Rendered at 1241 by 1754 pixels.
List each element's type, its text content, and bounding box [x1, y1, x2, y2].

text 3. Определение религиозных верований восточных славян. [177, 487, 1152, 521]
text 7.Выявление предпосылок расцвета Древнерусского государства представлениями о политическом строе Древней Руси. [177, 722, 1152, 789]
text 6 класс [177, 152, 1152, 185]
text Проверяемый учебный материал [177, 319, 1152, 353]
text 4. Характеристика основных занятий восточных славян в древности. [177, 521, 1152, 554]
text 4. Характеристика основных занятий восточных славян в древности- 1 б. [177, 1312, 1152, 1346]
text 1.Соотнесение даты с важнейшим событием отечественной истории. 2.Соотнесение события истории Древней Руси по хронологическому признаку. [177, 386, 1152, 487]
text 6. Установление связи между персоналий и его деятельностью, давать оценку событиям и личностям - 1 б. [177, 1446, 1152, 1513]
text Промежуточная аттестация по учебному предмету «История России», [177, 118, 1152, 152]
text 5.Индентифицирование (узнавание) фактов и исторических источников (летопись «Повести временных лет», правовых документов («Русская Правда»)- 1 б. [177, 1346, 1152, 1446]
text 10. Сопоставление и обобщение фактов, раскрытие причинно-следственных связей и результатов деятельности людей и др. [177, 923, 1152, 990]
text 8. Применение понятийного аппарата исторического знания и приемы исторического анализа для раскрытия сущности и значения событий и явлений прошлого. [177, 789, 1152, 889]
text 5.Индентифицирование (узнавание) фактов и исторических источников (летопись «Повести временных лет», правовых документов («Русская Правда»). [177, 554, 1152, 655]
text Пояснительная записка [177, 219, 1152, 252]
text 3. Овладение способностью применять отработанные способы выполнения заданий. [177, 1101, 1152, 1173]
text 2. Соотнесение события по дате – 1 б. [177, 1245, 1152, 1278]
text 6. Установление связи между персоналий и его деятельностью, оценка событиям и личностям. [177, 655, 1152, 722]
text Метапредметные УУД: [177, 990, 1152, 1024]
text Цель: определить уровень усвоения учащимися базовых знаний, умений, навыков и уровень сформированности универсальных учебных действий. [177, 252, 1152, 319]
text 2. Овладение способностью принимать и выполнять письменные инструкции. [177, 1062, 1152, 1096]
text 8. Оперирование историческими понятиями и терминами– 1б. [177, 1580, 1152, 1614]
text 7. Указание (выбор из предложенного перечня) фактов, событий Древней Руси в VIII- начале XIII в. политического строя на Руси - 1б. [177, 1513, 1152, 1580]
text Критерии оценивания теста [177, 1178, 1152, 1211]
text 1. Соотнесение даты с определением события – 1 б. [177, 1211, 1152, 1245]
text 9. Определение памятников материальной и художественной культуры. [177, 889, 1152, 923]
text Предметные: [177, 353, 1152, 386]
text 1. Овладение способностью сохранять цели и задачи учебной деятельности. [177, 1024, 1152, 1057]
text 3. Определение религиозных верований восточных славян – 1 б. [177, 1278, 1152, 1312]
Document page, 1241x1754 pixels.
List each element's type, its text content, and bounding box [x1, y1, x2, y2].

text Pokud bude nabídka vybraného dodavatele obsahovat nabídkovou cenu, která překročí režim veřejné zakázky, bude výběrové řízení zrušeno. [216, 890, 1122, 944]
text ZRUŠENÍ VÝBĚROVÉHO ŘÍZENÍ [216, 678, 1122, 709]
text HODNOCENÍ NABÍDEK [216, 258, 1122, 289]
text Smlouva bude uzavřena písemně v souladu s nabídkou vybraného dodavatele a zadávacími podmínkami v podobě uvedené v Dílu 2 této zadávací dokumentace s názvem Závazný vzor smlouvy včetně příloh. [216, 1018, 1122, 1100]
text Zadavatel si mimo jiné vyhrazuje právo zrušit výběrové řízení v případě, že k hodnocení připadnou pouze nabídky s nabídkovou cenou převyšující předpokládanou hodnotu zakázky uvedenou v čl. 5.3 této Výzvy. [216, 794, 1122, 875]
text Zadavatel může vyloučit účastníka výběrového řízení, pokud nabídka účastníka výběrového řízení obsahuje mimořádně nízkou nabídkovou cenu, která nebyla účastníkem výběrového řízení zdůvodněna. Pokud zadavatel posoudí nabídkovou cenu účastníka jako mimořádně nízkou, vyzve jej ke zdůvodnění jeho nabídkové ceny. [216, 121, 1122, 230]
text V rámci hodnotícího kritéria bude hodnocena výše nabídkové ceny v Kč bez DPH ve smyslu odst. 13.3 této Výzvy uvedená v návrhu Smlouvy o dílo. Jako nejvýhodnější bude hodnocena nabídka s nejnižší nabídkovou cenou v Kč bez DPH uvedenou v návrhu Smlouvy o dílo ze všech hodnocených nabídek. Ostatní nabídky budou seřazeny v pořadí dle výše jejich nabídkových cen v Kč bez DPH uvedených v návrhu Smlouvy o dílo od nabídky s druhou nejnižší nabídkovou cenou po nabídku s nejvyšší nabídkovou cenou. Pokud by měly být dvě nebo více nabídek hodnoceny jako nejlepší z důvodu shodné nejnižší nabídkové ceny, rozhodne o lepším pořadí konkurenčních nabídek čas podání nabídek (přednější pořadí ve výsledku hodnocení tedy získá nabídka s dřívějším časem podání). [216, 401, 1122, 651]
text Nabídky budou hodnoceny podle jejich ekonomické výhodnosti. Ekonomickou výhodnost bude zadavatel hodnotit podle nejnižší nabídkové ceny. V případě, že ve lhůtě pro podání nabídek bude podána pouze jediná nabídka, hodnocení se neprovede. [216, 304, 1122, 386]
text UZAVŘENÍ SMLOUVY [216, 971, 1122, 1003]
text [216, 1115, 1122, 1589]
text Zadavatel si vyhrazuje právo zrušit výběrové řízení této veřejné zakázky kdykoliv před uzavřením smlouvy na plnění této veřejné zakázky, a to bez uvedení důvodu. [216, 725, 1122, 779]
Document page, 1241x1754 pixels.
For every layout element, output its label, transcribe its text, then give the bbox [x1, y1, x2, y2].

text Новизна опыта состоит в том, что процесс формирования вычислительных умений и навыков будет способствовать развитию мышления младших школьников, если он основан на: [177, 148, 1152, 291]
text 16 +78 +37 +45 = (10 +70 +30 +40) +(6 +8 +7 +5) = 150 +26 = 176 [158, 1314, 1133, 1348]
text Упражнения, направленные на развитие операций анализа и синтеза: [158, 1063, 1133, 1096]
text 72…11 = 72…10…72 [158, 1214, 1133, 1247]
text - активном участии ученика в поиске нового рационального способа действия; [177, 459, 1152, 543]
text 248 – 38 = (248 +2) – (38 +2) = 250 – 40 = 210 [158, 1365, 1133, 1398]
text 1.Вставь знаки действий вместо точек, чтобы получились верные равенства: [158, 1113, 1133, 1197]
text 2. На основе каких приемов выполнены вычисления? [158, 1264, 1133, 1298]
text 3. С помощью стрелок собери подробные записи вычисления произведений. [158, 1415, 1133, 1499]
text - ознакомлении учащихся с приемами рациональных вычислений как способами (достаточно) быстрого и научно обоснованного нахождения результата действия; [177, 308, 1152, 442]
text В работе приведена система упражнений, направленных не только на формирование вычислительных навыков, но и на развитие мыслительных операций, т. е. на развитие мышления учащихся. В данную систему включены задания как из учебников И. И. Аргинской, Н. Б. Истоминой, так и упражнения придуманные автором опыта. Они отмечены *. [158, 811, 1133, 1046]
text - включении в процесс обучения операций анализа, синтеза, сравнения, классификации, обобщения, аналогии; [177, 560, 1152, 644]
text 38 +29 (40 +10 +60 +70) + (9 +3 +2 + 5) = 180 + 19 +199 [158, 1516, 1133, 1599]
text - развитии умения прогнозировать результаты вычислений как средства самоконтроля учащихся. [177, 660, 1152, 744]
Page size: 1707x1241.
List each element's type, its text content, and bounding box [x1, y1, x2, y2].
******************************
Problem requirements:
Your task is to copy all of the entries exactly.

Answer below:
Rendered at 1241 by 1754 pixels.
List each element's type, its text content, and bounding box [x1, y1, x2, y2].

text 3. Определение религиозных верований восточных славян. [177, 487, 1152, 521]
text 7.Выявление предпосылок расцвета Древнерусского государства представлениями о политическом строе Древней Руси. [177, 722, 1152, 789]
text 6 класс [177, 152, 1152, 185]
text Проверяемый учебный материал [177, 319, 1152, 353]
text 4. Характеристика основных занятий восточных славян в древности. [177, 521, 1152, 554]
text 4. Характеристика основных занятий восточных славян в древности- 1 б. [177, 1312, 1152, 1346]
text 1.Соотнесение даты с важнейшим событием отечественной истории. 2.Соотнесение события истории Древней Руси по хронологическому признаку. [177, 386, 1152, 487]
text 6. Установление связи между персоналий и его деятельностью, давать оценку событиям и личностям - 1 б. [177, 1446, 1152, 1513]
text Промежуточная аттестация по учебному предмету «История России», [177, 118, 1152, 152]
text 5.Индентифицирование (узнавание) фактов и исторических источников (летопись «Повести временных лет», правовых документов («Русская Правда»)- 1 б. [177, 1346, 1152, 1446]
text 10. Сопоставление и обобщение фактов, раскрытие причинно-следственных связей и результатов деятельности людей и др. [177, 923, 1152, 990]
text 8. Применение понятийного аппарата исторического знания и приемы исторического анализа для раскрытия сущности и значения событий и явлений прошлого. [177, 789, 1152, 889]
text 5.Индентифицирование (узнавание) фактов и исторических источников (летопись «Повести временных лет», правовых документов («Русская Правда»). [177, 554, 1152, 655]
text Пояснительная записка [177, 219, 1152, 252]
text 3. Овладение способностью применять отработанные способы выполнения заданий. [177, 1101, 1152, 1173]
text 2. Соотнесение события по дате – 1 б. [177, 1245, 1152, 1278]
text 6. Установление связи между персоналий и его деятельностью, оценка событиям и личностям. [177, 655, 1152, 722]
text Метапредметные УУД: [177, 990, 1152, 1024]
text Цель: определить уровень усвоения учащимися базовых знаний, умений, навыков и уровень сформированности универсальных учебных действий. [177, 252, 1152, 319]
text 2. Овладение способностью принимать и выполнять письменные инструкции. [177, 1062, 1152, 1096]
text 8. Оперирование историческими понятиями и терминами– 1б. [177, 1580, 1152, 1614]
text 7. Указание (выбор из предложенного перечня) фактов, событий Древней Руси в VIII- начале XIII в. политического строя на Руси - 1б. [177, 1513, 1152, 1580]
text Критерии оценивания теста [177, 1178, 1152, 1211]
text 1. Соотнесение даты с определением события – 1 б. [177, 1211, 1152, 1245]
text 9. Определение памятников материальной и художественной культуры. [177, 889, 1152, 923]
text Предметные: [177, 353, 1152, 386]
text 1. Овладение способностью сохранять цели и задачи учебной деятельности. [177, 1024, 1152, 1057]
text 3. Определение религиозных верований восточных славян – 1 б. [177, 1278, 1152, 1312]
Document page, 1241x1754 pixels.
List each element's type, its text content, and bounding box [x1, y1, x2, y2].

text Pokud bude nabídka vybraného dodavatele obsahovat nabídkovou cenu, která překročí režim veřejné zakázky, bude výběrové řízení zrušeno. [216, 890, 1122, 944]
text ZRUŠENÍ VÝBĚROVÉHO ŘÍZENÍ [216, 678, 1122, 709]
text HODNOCENÍ NABÍDEK [216, 258, 1122, 289]
text Smlouva bude uzavřena písemně v souladu s nabídkou vybraného dodavatele a zadávacími podmínkami v podobě uvedené v Dílu 2 této zadávací dokumentace s názvem Závazný vzor smlouvy včetně příloh. [216, 1018, 1122, 1100]
text Zadavatel si mimo jiné vyhrazuje právo zrušit výběrové řízení v případě, že k hodnocení připadnou pouze nabídky s nabídkovou cenou převyšující předpokládanou hodnotu zakázky uvedenou v čl. 5.3 této Výzvy. [216, 794, 1122, 875]
text Zadavatel může vyloučit účastníka výběrového řízení, pokud nabídka účastníka výběrového řízení obsahuje mimořádně nízkou nabídkovou cenu, která nebyla účastníkem výběrového řízení zdůvodněna. Pokud zadavatel posoudí nabídkovou cenu účastníka jako mimořádně nízkou, vyzve jej ke zdůvodnění jeho nabídkové ceny. [216, 121, 1122, 230]
text V rámci hodnotícího kritéria bude hodnocena výše nabídkové ceny v Kč bez DPH ve smyslu odst. 13.3 této Výzvy uvedená v návrhu Smlouvy o dílo. Jako nejvýhodnější bude hodnocena nabídka s nejnižší nabídkovou cenou v Kč bez DPH uvedenou v návrhu Smlouvy o dílo ze všech hodnocených nabídek. Ostatní nabídky budou seřazeny v pořadí dle výše jejich nabídkových cen v Kč bez DPH uvedených v návrhu Smlouvy o dílo od nabídky s druhou nejnižší nabídkovou cenou po nabídku s nejvyšší nabídkovou cenou. Pokud by měly být dvě nebo více nabídek hodnoceny jako nejlepší z důvodu shodné nejnižší nabídkové ceny, rozhodne o lepším pořadí konkurenčních nabídek čas podání nabídek (přednější pořadí ve výsledku hodnocení tedy získá nabídka s dřívějším časem podání). [216, 401, 1122, 651]
text Nabídky budou hodnoceny podle jejich ekonomické výhodnosti. Ekonomickou výhodnost bude zadavatel hodnotit podle nejnižší nabídkové ceny. V případě, že ve lhůtě pro podání nabídek bude podána pouze jediná nabídka, hodnocení se neprovede. [216, 304, 1122, 386]
text UZAVŘENÍ SMLOUVY [216, 971, 1122, 1003]
text [216, 1115, 1122, 1589]
text Zadavatel si vyhrazuje právo zrušit výběrové řízení této veřejné zakázky kdykoliv před uzavřením smlouvy na plnění této veřejné zakázky, a to bez uvedení důvodu. [216, 725, 1122, 779]
Document page, 1241x1754 pixels.
For every layout element, output its label, transcribe its text, then give the bbox [x1, y1, x2, y2].

text Новизна опыта состоит в том, что процесс формирования вычислительных умений и навыков будет способствовать развитию мышления младших школьников, если он основан на: [177, 148, 1152, 291]
text 16 +78 +37 +45 = (10 +70 +30 +40) +(6 +8 +7 +5) = 150 +26 = 176 [158, 1314, 1133, 1348]
text Упражнения, направленные на развитие операций анализа и синтеза: [158, 1063, 1133, 1096]
text 72…11 = 72…10…72 [158, 1214, 1133, 1247]
text - активном участии ученика в поиске нового рационального способа действия; [177, 459, 1152, 543]
text 248 – 38 = (248 +2) – (38 +2) = 250 – 40 = 210 [158, 1365, 1133, 1398]
text 1.Вставь знаки действий вместо точек, чтобы получились верные равенства: [158, 1113, 1133, 1197]
text 2. На основе каких приемов выполнены вычисления? [158, 1264, 1133, 1298]
text 3. С помощью стрелок собери подробные записи вычисления произведений. [158, 1415, 1133, 1499]
text - ознакомлении учащихся с приемами рациональных вычислений как способами (достаточно) быстрого и научно обоснованного нахождения результата действия; [177, 308, 1152, 442]
text В работе приведена система упражнений, направленных не только на формирование вычислительных навыков, но и на развитие мыслительных операций, т. е. на развитие мышления учащихся. В данную систему включены задания как из учебников И. И. Аргинской, Н. Б. Истоминой, так и упражнения придуманные автором опыта. Они отмечены *. [158, 811, 1133, 1046]
text - включении в процесс обучения операций анализа, синтеза, сравнения, классификации, обобщения, аналогии; [177, 560, 1152, 644]
text 38 +29 (40 +10 +60 +70) + (9 +3 +2 + 5) = 180 + 19 +199 [158, 1516, 1133, 1599]
text - развитии умения прогнозировать результаты вычислений как средства самоконтроля учащихся. [177, 660, 1152, 744]
Page size: 1707x1241.
List each element's type, its text content, and bounding box [x1, y1, x2, y2].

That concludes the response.